The substrate binding pocket of InvA. Shown are the small molecules binding to the pocket of subunit A (A), subunit C (B), and subunit B (C) of the sucrose-complexed structure InvA-Suc. D, fructose binding to the subsite +1 in the fructose-complexed structure InvA-Fru. E, glucose at the subsite −1 in the glucose-complexed structure InvA-Glc. F, glycerol at the subsite −1 in the full-length structure of InvA. The involved residues are shown in green sticks, the ligands are shown as sticks in different colors, and the water molecules are shown as red spheres. The polar interactions are indicated by dashed lines. The simulated annealing F_o − F_c difference electron density maps of ligands contoured at 3.0 σ are shown as blue mesh.

FIGURE 3.

The optimum pH of InvA. Invertase activity was measured against 100 mm sucrose at pH 5.5–9.5. Three independent experiments were performed, and the S.D. of the mean are shown as error bars.

FIGURE 4.

Catalytic residues of InvA. A, superposition of the active sites of InvA, tGA, and YgjK. The corresponding secondary elements and residues of InvA, tGA, and YgjK are shown in green, gray, and purple, respectively. The catalytic water molecule is displayed as a sphere in a corresponding color. B, the relative activity of the three mutants compared with the wild-type InvA. The error bars represent S.D. from three independent assays.

FIGURE 5.

A putative catalytic mechanism of InvA. Residues Asp-188 and Glu-414 are proposed to be the catalytic acid and base, respectively. Wat1 is the presumed nucleophilic water molecule.

FIGURE 6.

The substrate specificity of InvA. HPLC analysis of the hydrolytic activity of InvA toward 100 mm various sugars. The upper panel is the standard sample of glucose and fructose. The formulas of tested sugars are shown on the right of the corresponding profiles.

FIGURE 7.

Multiple sequence alignment of InvA and homologous A/N-Invs. Secondary structure elements of InvA are shown at the top of alignment. The catalytic residues and substrate binding residues are depicted by red stars and red triangles, respectively. The sequences of InvA and homologs are from the following organisms: Anabaena sp.
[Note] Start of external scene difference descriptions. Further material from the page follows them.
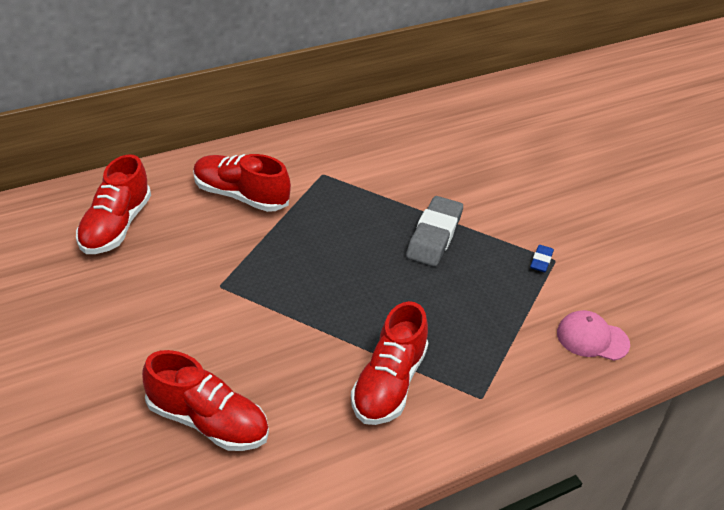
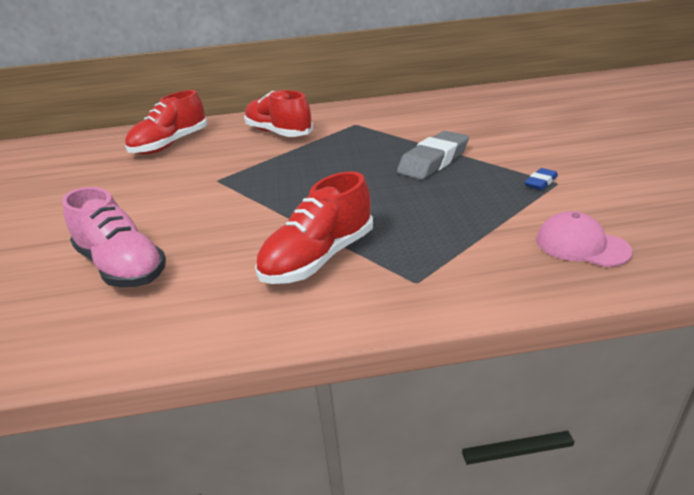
camera: 25 degrees right, 10 degrees down
red shoe [142,350,269,451] -> pink shoe [62,187,166,287]

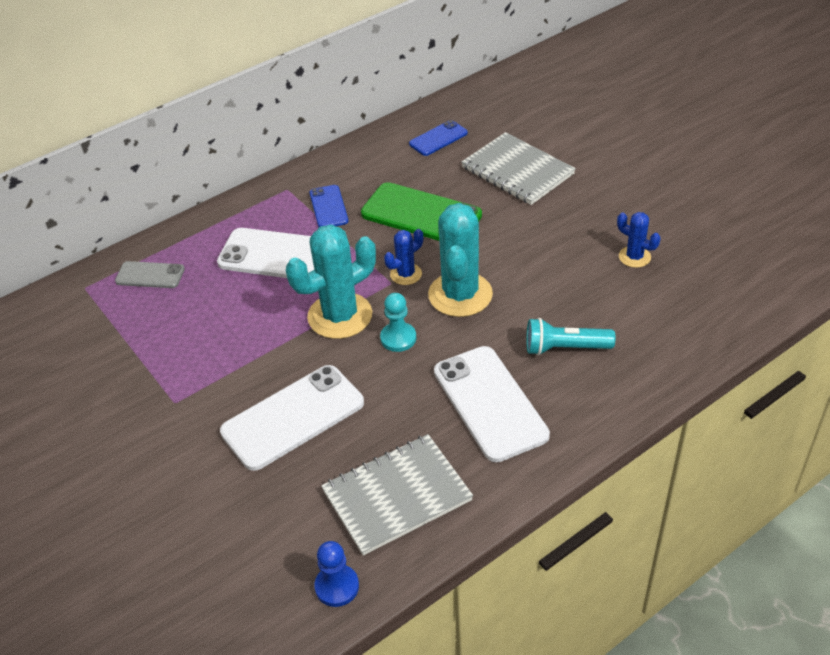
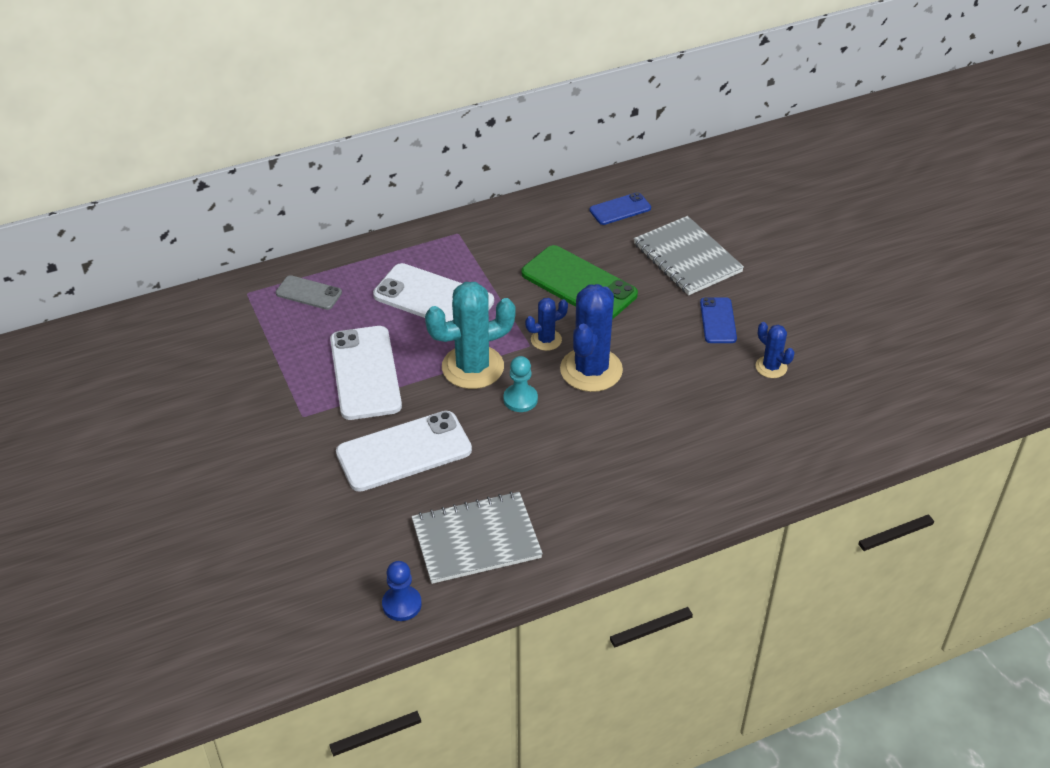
camera: 10 degrees right, 0 degrees up
blue phone [310,185,348,227] -> blue phone moved to [700,297,737,343]
turquoise cactus [428,203,493,317] -> blue cactus [560,284,623,392]
white phone [434,346,550,462] -> white phone moved to [330,326,402,420]
turquoise flashlight [526,318,616,356] -> none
PCC 7120 (InvA, WP_010995690.1; InvB, CAC85155.1), Fischerella sp. JSC-11 (Fi-A/N-Inv, ZP_08987807.1), Cyanothece sp. PCC 7822 (Cy-A/N-Inv, WP_013325329.1), Arabidopsis thaliana (At-A/N-InvA, NP_176049.1), Daucus carota (Dc-N-Inv, CAA76145.1), Oryza sativa subsp. Japonica (Os-A/N-Inv1, NP_001049936), Triticum aestivum (Ta-A-Inv, CAL26914.1), Ectothiorhodospira sp. PHS-1 (Ec-A/N-Inv, ZP_09695138.1), Halothiobacillus neapolitanus c2 (Hn-A/N-Inv, WP_012823125.1), and Synechocystis sp. PCC 6803 (Sy-A/N-Inv, CAD33848.1).